# NEW 27/64 Sierra 10" long brass tubes from Wood-N-Whimsies



## bruce119 (Apr 1, 2012)

Has anyone tried the new 27/64" 10" tubes from Wood-N-Whimsies found _*HERE *_I ordered a couple packages they told me they fit the Sierra style kits. The long tubes would be a huge help for making production blanks. I spent a lot of time getting a process to work and got some blanks done but to find out there not a nice tight press on fit. Kind of a hand push on fit.

So has any one tried them yet and did you have any issues. I tried 2 kits I had on hand a Sierra Vista from Berea and a Sierra Elegant Beauty. I have always used tubes from Berea. Boy a 10" long tube would solve a lot of problems for me. I have never tried a PSI Sierra style kit such as a Gatsby but they should take the same tube. I measured the tube and found my tubes from Berea have about .391 ID and the 10" tubes from WnW about .393 about .002 larger.

Also any body know if there is another supplier of the long tubes. This is a bummer for me I was excited about the long tubes. Any way I will call Wood-N-Whimsies this week to find out what they say. Maybe there's a bad batch I got 5 packages to start.

Thanks all
Bruce


----------



## mredburn (Apr 1, 2012)

What about the zen tubes from Exotic blanks? Nope I just went and measured one they wont work.


----------



## Constant Laubscher (Apr 2, 2012)

I measure the Sierra tubes as .383 for the 10" tubes, I might be wrong.


----------



## bruce119 (Apr 2, 2012)

Constant Laubscher said:


> I measure the Sierra tubes as .383 for the 10" tubes, I might be wrong.

Stored records:
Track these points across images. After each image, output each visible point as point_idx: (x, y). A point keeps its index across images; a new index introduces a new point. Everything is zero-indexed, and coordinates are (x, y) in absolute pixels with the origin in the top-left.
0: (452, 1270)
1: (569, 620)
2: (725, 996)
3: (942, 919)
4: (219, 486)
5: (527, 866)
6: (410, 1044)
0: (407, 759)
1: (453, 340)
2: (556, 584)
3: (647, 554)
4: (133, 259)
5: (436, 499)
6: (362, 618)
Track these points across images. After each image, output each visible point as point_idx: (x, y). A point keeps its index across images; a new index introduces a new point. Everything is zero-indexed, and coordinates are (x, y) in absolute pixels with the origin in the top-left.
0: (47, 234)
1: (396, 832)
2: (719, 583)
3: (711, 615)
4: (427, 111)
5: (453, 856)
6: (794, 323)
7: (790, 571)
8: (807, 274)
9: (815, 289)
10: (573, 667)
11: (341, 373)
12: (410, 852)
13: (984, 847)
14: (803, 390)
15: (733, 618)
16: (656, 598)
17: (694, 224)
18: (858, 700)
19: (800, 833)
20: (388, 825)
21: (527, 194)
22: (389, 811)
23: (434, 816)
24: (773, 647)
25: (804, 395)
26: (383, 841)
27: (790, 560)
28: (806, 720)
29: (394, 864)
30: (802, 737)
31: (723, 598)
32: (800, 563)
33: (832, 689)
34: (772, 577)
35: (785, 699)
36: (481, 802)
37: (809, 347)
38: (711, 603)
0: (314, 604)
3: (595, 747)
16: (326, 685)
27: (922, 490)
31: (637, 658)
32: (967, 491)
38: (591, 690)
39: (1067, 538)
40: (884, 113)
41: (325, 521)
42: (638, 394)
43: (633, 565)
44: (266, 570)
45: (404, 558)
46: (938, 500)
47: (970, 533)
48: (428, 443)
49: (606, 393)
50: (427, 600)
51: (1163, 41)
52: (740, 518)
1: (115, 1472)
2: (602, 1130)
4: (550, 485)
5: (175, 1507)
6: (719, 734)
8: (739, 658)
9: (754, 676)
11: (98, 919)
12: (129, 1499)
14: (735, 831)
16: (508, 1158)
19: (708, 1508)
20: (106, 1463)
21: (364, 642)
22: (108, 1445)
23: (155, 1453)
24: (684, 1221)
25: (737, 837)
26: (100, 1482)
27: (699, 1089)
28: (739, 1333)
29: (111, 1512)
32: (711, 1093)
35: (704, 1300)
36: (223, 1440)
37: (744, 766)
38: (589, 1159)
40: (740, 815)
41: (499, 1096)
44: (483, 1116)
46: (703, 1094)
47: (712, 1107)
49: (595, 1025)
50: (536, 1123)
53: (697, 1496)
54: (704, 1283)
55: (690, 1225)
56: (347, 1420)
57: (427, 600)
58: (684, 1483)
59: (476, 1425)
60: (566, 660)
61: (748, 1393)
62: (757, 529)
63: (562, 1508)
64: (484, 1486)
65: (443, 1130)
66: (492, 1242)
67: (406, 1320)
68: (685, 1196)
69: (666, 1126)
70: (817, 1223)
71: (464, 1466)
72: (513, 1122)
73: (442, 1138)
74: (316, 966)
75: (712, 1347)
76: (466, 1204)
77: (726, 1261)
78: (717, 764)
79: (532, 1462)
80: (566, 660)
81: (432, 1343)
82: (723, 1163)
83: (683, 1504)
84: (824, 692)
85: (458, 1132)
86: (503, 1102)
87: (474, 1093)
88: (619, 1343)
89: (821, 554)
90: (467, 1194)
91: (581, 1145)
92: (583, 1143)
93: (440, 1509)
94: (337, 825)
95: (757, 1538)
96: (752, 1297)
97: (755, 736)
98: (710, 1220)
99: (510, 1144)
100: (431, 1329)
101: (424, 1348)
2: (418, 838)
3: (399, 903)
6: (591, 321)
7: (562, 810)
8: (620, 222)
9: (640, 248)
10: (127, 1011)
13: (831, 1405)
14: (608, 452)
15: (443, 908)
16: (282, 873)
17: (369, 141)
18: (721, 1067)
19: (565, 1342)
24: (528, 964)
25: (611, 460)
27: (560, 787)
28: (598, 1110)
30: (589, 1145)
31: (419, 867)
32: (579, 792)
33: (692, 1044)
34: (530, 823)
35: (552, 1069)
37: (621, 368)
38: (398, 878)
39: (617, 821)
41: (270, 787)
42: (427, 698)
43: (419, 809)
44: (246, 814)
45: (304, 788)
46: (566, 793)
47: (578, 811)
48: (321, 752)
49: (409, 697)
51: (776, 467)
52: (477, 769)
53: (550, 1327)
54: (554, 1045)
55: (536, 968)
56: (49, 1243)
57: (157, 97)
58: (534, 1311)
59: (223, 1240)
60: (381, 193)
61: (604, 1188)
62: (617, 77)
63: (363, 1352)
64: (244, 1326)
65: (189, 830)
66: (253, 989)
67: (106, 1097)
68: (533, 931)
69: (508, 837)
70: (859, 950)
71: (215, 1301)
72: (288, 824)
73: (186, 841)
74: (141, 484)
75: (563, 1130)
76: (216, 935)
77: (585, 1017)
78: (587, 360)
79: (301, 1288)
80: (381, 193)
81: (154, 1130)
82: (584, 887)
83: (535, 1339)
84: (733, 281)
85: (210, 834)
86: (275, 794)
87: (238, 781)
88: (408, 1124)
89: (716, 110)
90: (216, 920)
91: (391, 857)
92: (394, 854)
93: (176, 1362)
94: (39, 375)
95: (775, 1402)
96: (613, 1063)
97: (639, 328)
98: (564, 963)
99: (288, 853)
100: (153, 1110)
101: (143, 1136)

Stated problem: In the thread about the 10-inch brass tubes, what inside diameter did bruce119 measure on his tubes from Berea?

Response to this exercise: About .391.